*** PROVIDED INFORMATION ***

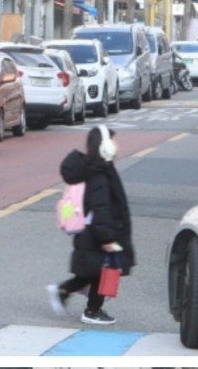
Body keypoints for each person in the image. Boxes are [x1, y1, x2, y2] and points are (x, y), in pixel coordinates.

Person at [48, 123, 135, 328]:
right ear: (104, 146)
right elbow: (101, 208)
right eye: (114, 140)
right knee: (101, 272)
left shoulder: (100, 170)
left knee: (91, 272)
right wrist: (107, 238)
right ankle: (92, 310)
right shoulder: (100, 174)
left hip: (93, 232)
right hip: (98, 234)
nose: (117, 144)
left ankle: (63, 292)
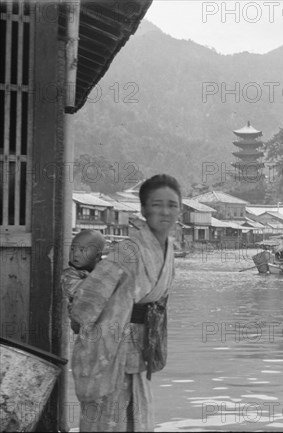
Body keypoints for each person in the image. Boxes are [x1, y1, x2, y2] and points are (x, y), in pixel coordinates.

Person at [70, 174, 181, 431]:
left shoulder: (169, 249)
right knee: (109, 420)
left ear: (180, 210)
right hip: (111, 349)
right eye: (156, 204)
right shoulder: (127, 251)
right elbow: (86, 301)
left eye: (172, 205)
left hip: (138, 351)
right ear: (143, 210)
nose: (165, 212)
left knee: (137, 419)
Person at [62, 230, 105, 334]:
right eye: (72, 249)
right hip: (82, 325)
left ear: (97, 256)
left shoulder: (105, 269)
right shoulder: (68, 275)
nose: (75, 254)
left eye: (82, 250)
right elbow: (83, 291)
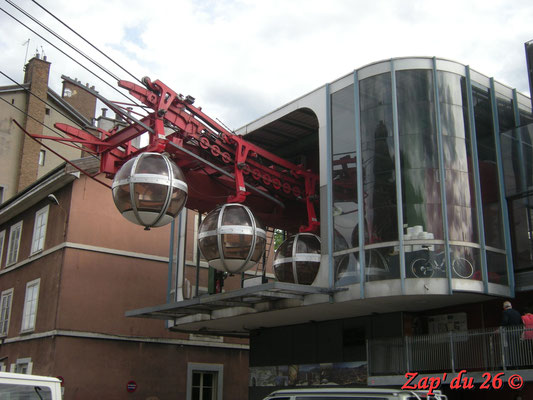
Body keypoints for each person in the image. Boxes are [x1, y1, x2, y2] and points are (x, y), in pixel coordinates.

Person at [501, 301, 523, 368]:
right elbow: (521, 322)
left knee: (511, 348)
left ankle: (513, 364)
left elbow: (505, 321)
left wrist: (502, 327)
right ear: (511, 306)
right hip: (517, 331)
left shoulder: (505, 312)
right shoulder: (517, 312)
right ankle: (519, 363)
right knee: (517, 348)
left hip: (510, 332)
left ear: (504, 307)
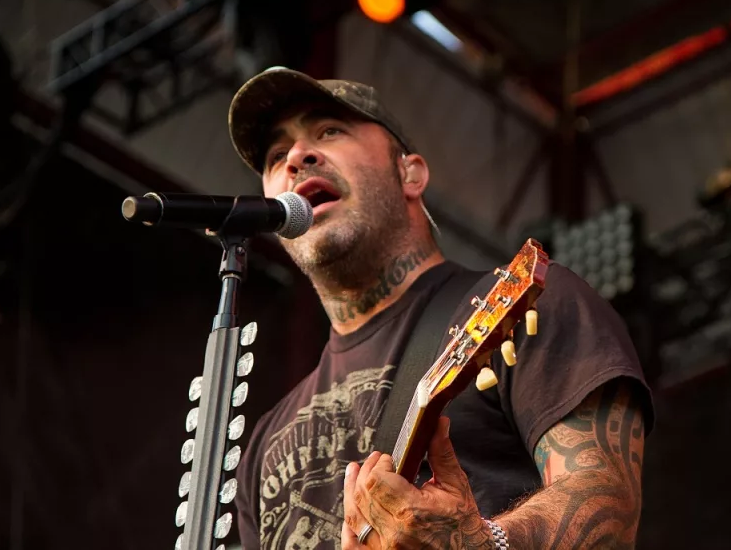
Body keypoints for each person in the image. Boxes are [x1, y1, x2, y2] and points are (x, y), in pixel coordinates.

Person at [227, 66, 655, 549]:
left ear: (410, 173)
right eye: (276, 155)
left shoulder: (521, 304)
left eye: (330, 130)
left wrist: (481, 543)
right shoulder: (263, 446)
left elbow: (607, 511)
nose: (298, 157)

*** End of PROVIDED INFORMATION ***

> **WHAT IS BEING ASKED**
The reply should reproduce every entry above word for word and contain no pictures.

> **EXERCISE OUTPUT**
Body keypoints for each person in the image. Boxes are [x1, y1, x2, y2] and points are (x, y), in pixel coordinates.

Person at [48, 123, 135, 328]:
right ear: (104, 146)
right elbow: (101, 208)
right eye: (114, 140)
right knee: (101, 272)
left shoulder: (100, 170)
left knee: (91, 272)
right wrist: (107, 238)
right ankle: (92, 310)
right shoulder: (100, 174)
left hip: (93, 232)
right hip: (98, 234)
nose: (117, 144)
left ankle: (63, 292)
Body keypoints for each person in the image. Boxes are [x1, y1, x2, y2] and points are (x, y), in pixel coordinates.

Person at [70, 174, 181, 431]:
left shoulder: (169, 249)
right knee: (109, 420)
left ear: (180, 210)
right hip: (111, 349)
right eye: (156, 204)
right shoulder: (127, 251)
right elbow: (86, 301)
left eye: (172, 205)
left hip: (138, 351)
right ear: (143, 210)
nose: (165, 212)
left knee: (137, 419)
Person at [62, 230, 105, 334]:
right eye: (72, 249)
right hip: (82, 325)
left ear: (97, 256)
left shoulder: (105, 269)
right shoulder: (68, 275)
nose: (75, 254)
left eye: (82, 250)
right elbow: (83, 291)
Body keypoints for each person in the image. Boxes are [x1, y1, x2, y2] and points are (x, y), in pixel coordinates.

Person at [501, 301, 523, 368]:
right elbow: (521, 322)
left knee: (511, 348)
left ankle: (513, 364)
left elbow: (505, 321)
left wrist: (502, 327)
right ear: (511, 306)
right hip: (517, 331)
left shoulder: (505, 312)
right shoulder: (517, 312)
right ankle: (519, 363)
right knee: (517, 348)
left hip: (510, 332)
left ear: (504, 307)
Body keypoints for each person in the image. Boxes are [x1, y1, x2, y2] and points are (x, y), in pixel coordinates.

Person at [227, 66, 655, 549]:
left ear: (410, 173)
right eye: (276, 155)
left shoulder: (521, 304)
left eye: (330, 130)
left wrist: (481, 543)
right shoulder: (263, 446)
left elbow: (607, 511)
nose: (298, 157)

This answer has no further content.